Can you write out, word for word, the lines of the entries from the one containing "Sebelum membeli produk skincare yang" down to the one containing "Cara mengetahui jenis kulit kita cukup mudah.", with both of those lines included?

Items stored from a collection
⁂
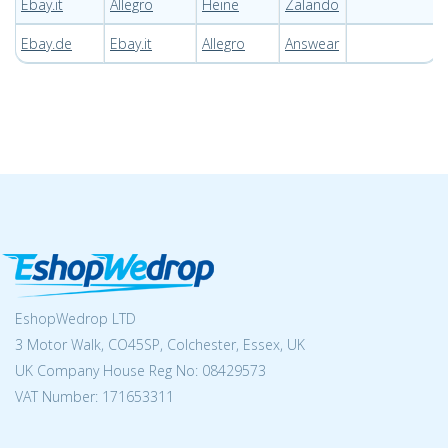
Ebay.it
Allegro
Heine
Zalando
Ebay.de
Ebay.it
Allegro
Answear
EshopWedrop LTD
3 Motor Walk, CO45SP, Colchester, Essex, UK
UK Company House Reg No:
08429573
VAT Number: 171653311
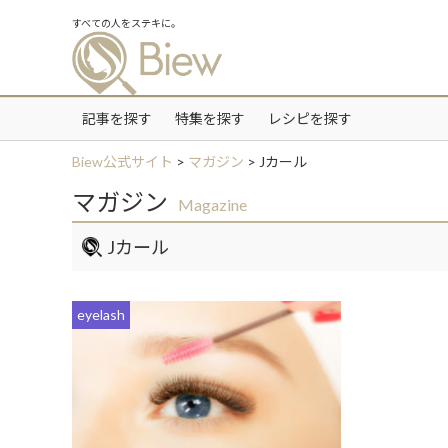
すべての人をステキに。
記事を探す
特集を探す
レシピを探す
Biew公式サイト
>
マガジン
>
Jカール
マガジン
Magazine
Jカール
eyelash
⁂
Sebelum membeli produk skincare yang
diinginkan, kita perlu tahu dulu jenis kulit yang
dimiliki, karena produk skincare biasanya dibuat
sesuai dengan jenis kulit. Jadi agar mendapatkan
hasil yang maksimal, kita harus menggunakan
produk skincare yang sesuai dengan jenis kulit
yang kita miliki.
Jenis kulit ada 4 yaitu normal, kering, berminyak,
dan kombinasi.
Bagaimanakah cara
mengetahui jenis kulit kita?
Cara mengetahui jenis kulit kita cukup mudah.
⁂
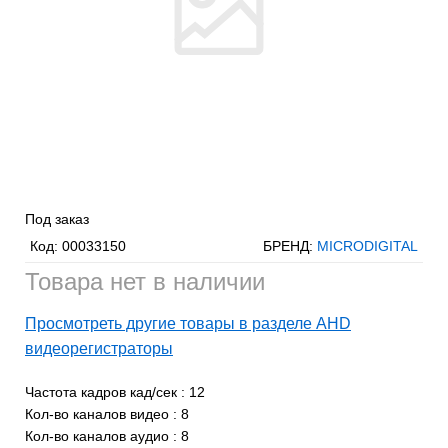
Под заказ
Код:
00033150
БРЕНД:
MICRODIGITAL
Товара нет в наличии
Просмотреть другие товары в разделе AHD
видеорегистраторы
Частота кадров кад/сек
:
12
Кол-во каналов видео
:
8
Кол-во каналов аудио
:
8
⁂
Result of the exercise:
Sebelum membeli produk skincare yang
diinginkan, kita perlu tahu dulu jenis kulit yang
dimiliki, karena produk skincare biasanya dibuat
sesuai dengan jenis kulit. Jadi agar mendapatkan
hasil yang maksimal, kita harus menggunakan
produk skincare yang sesuai dengan jenis kulit
yang kita miliki.
Jenis kulit ada 4 yaitu normal, kering, berminyak,
dan kombinasi.
Bagaimanakah cara
mengetahui jenis kulit kita?
Cara mengetahui jenis kulit kita cukup mudah.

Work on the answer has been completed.